In 1971, when INS Panvel was blazing a trail of glory, the town it was named after was a small outpost near Mumbai. The town has an illustrious history as an ‘influential province in the Maratha Empire’. Due to its proximity to Bombay and the maritime connect with the Arabian Sea through the ‘Panvel Creek’, she continued to be important throughout the British Era. Today, Panvel is a bustling, densely populated city and part of the Mumbai Metropolitan Region. A new Panvel has sprung up on National Highway 4 that connects Mumbai and Bengaluru.

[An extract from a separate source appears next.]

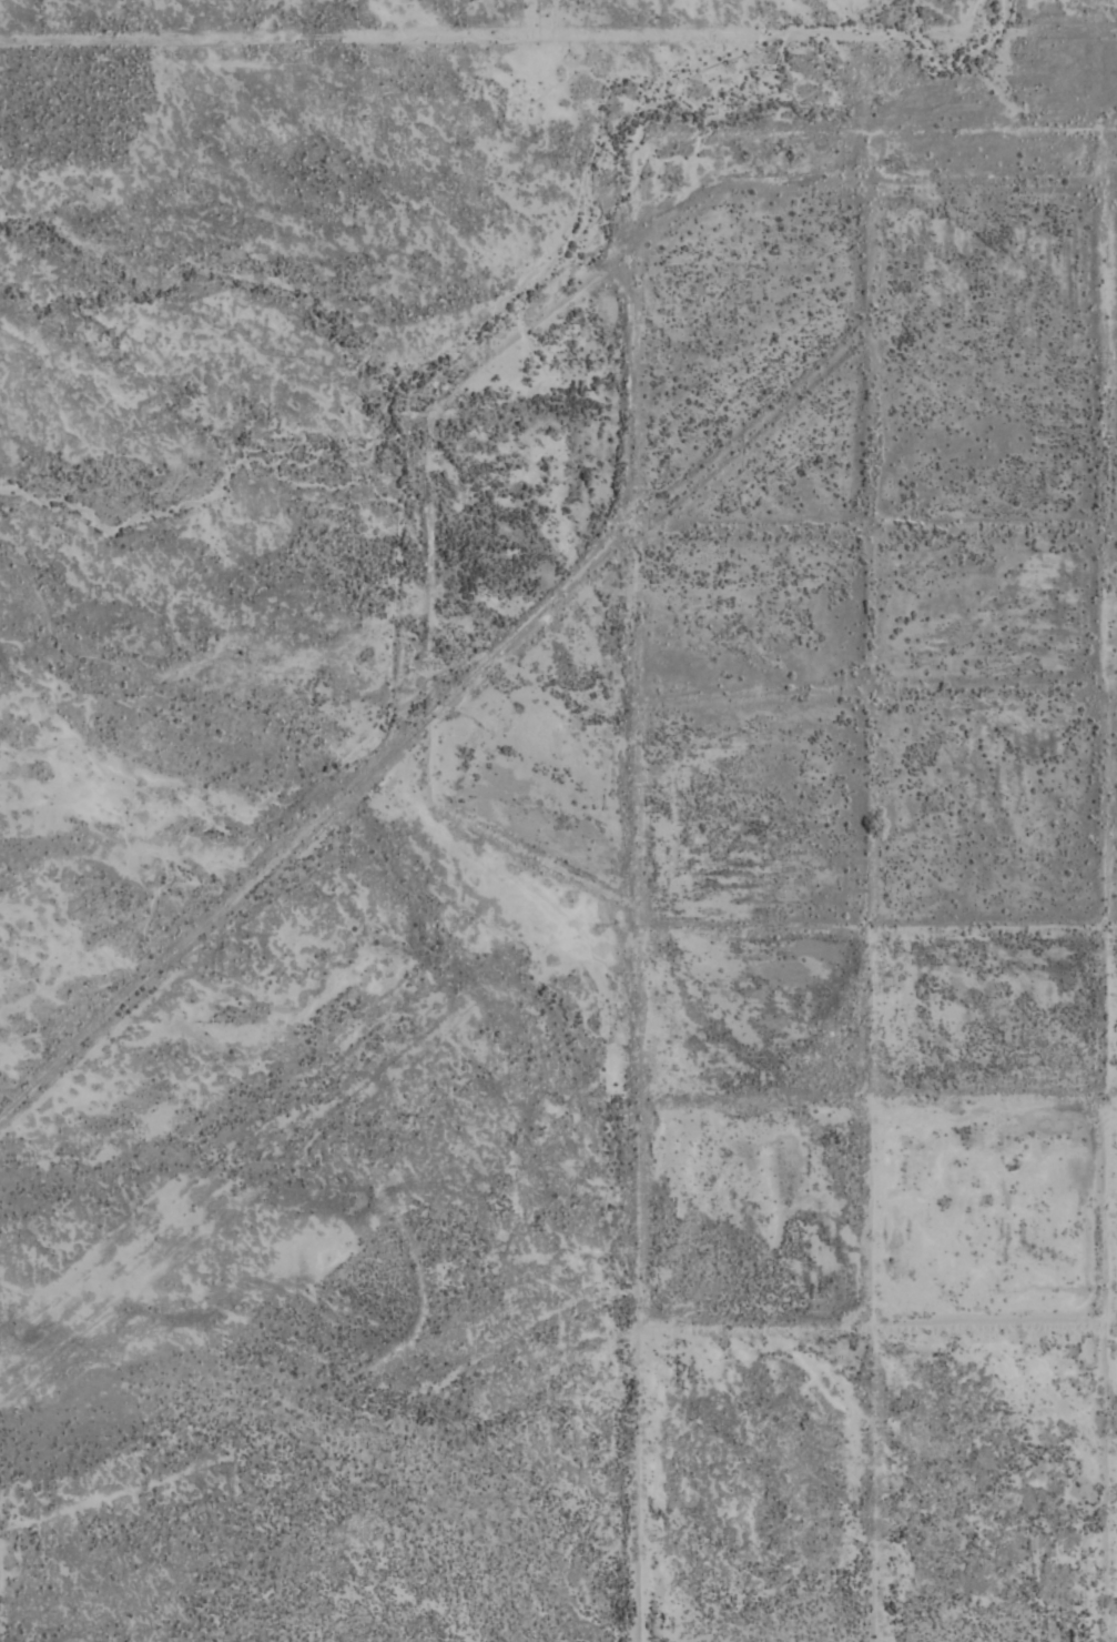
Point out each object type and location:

Capt MNR Samant passed away in his beloved Mumbai in March 2019, and Cdr JPA Noronha this year in July in Bengaluru. Apart from close relatives and the military and naval fraternity, their passing went largely unnoticed. We owe it to their memory that their deeds and that of INS Panvel are recounted for posterity. One of the Vir Chakra awardees, Sub Lt Ashok Kumar, retired as a Commander and is now settled in Mumbai. Let us recognize our heroes in their times and not after. Hopefully, the citizens of this nation and the denizens of Panvel will take note.

An interesting piece of trivia to end the story: Noronha perfected the difficult art of beaching his ship—remember it was not an amphibian—on the soft riverbanks of the Icchamati to take freshwater supplies while patrolling there in November for a fortnight. Later, this skill not only saved the ship but enabled the counter offensive.

Cmde Srikant B. Kesnur and Lt Abhijeet Patil are serving naval officers associated with the Naval History Project. Views are personal. References and first-person accounts have been taken from the books ‘Transition to Triumph’ by VAdm G.M. Hiranandani, ‘War in the Indian Ocean’ by VAdm M.K. Roy and ‘Operation X’ by Capt M.N.R. Samant and Sandeep Unnithan.